Associations of (pre)diabetes with right ventricular and atrial structure and function: the Maastricht Study
Backgrounds The role of right ventricular (RV) and atrial (RA) structure and function, in the increased heart failure risk in (pre)diabetes is incompletely understood. The purpose of this study is to investigate the associations between (pre)diabetes and RV and RA structure and function, and whether these are mediated by left ventricular (LV) alterations or pulmonary pressure. Methods Participants of the Maastricht Study; a population-based cohort study (426 normal glucose metabolism (NGM), 142 prediabetes, 224 diabetes), underwent two-dimensional and tissue Doppler echocardiography. Multiple linear regression analyses with pairwise comparisons of (pre)diabetes versus NGM, adjusted for cardiovascular risk factors, and mediation analyses were used. Results In general, differences were small.
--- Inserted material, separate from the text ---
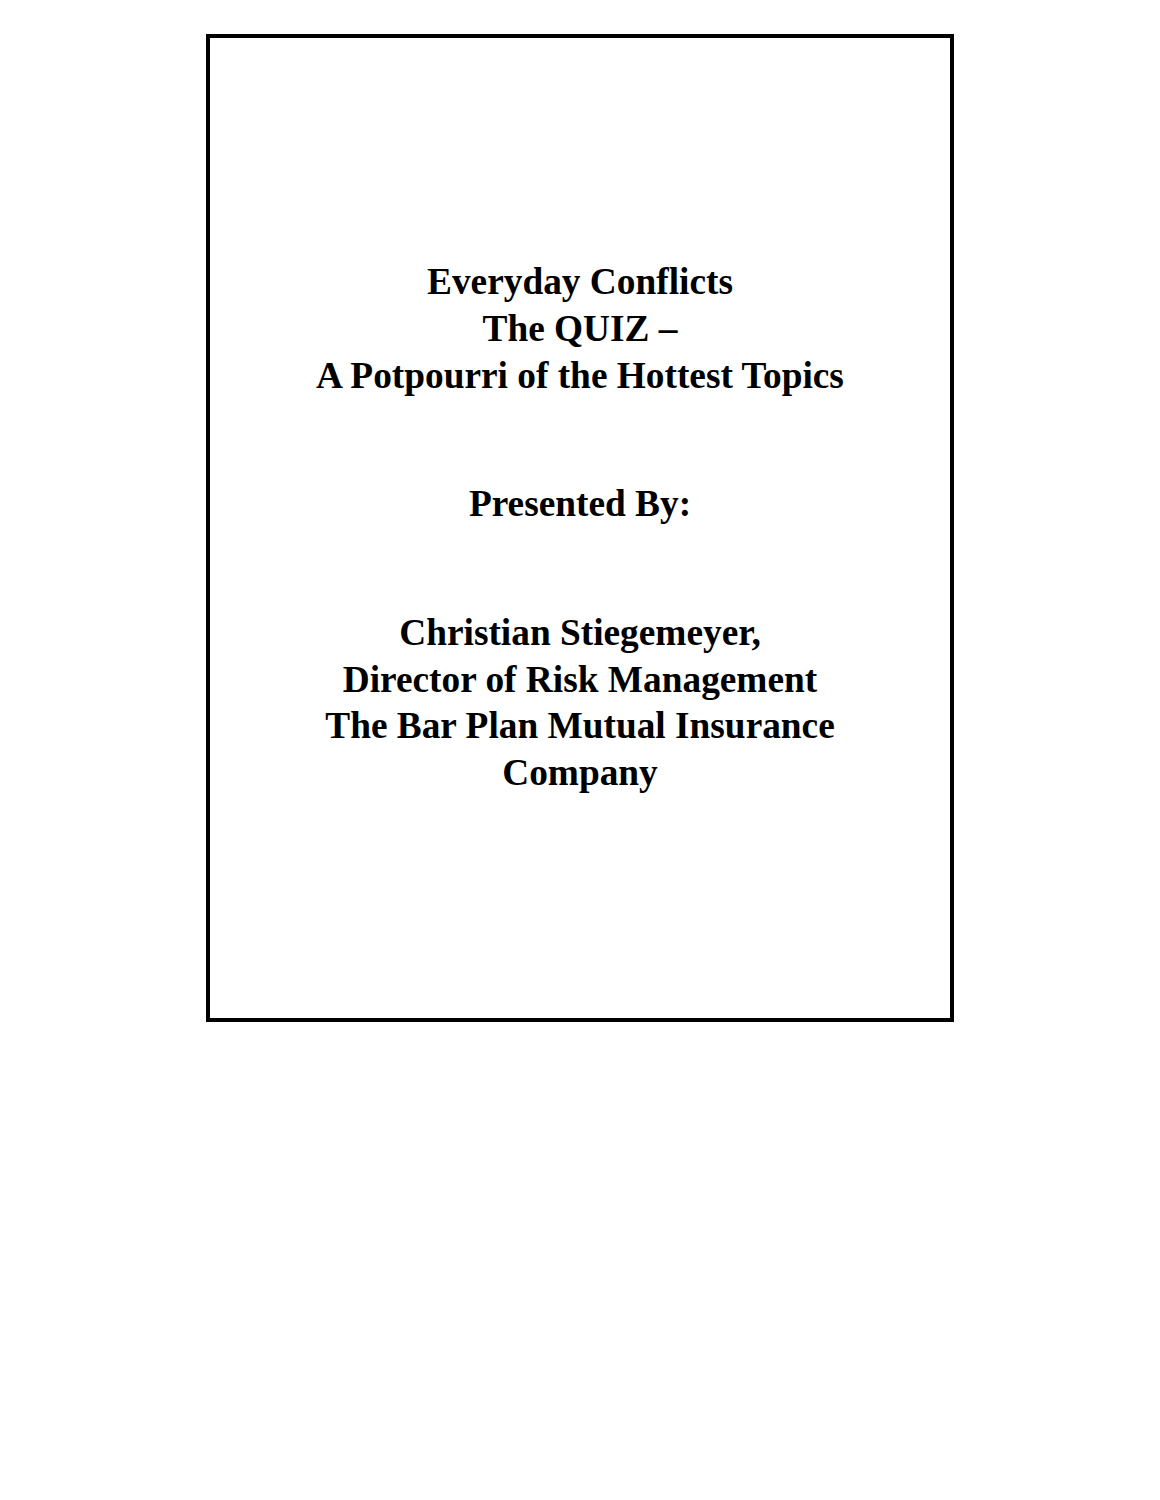Everyday Conflicts The QUIZ – A Potpourri of the Hottest Topics
Presented By:
Christian Stiegemeyer, Director of Risk Management The Bar Plan Mutual Insurance Company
Nevertheless, in individuals with prediabetes and diabetes compared to NGM; RA volume index was lower (both p < 0.01, p trend  < 0.01), RV diameter was lower (both p < 0.01, p trend  < 0.01) and RV length was significantly smaller in diabetes (p = 0.67 and p = 0.03 respectively, p trend  = 0.04), TDI S′RV was lower (p = 0.08 and p < 0.01 respectively, p trend  < 0.01), TDI E′RV was lower (p = 0.01 and p = 0.02 respectively, p trend  = 0.01) and TDI A′RV was lower (p < 0.01 and p = 0.07 respectively, p trend  = 0.04). Only the differences in RA volume index (7.8%) and RV diameter (6.2%) were mediated by the maximum tricuspid gradient, but no other LV structure and function measurements. Conclusions (Pre)diabetes is associated with structural RA and RV changes, and impaired RV systolic and diastolic function, independent of cardiovascular risk factors. These associations were largely not mediated by indices of LV structure, LV function or pulmonary pressure. This suggests that (pre)diabetes affects RA and RV structure and function due to direct myocardial involvement.